- Danish drugmaker Lundbeck disclosed on Tuesday plans to eliminate more than 100 jobs as part of a plan to restructure its research and development operations.
- Of the roughly 130 to 160 jobs set to be cut, about 100 will come from Lundbeck's Denmark offices. A company spokesperson confirmed that the positions are in R&D and R&D-related functions.
- The changes are "subject to consultations," according to the spokesperson, meaning Lundbeck doesn't know how they will shake out just yet. However, the company is looking to "complete the process as soon as possible."
Tuesday's disclosure suggests that Lundbeck is still in the remodeling phase.
The company, which works in the notoriously challenging field of neuroscience, is perhaps best known for products like the antipsychotic Abilify and the antidepressant Lexapro. Yet generic competition has weighed on Lundbeck, prompting large-scale job cuts and pressure to grow the company's cache of marketed drugs.
This pressure recently turned into acquisitions. Under the direction of Deborah Dunshire, former CEO of Millennium Pharmaceuticals, Lundbeck in 2019 spent $250 million to acquire Abide Therapeutics, which sported a drug discovery platform as well as a lead candidate that was in clinical testing for several neurological conditions.
Lundbeck quickly followed up with another purchase, dropping $2 billion on Alder BioPharmaceuticals and its migraine drug eptinezumab. In February, the Food and Drug Administration approved eptinezumab, now sold as Vyepti, for migraine prevention in adults.

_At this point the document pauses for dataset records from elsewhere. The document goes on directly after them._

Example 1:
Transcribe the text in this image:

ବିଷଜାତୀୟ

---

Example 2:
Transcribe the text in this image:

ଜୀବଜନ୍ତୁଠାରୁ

Alder, based in Washington state, employed around 270 people when Lundbeck acquired it, according to the company spokesperson. The spokesperson couldn't confirm whether any positions from the Alder acquisition would be eliminated, but noted that most of the planned job cuts are happening at Lundbeck's Denmark locations.
In Lundbeck's 2019 financial report, the company recorded revenue of 17 billion Danish krones, or roughly $2.6 billion. The company's newer drugs, such as Abilify Maintena, Northera and Rexulti, all had double-digit growth compared to 2018.
That growth didn't offset declines to Lundbeck's more established brands, however. Its former top-seller Onfi, a seizure medication, went from almost 3.2 billion Danish krones worth of revenue in 2018 to just over 1 billion in 2019. Lundbeck's total revenue in 2019 was 6% lower than the year prior.
More recently, Lundbeck suffered from two mid-stage clinical trial setbacks.
Lundbeck shares, which trade on the Copenhagen stock exchange, were down about 1.5% Tuesday.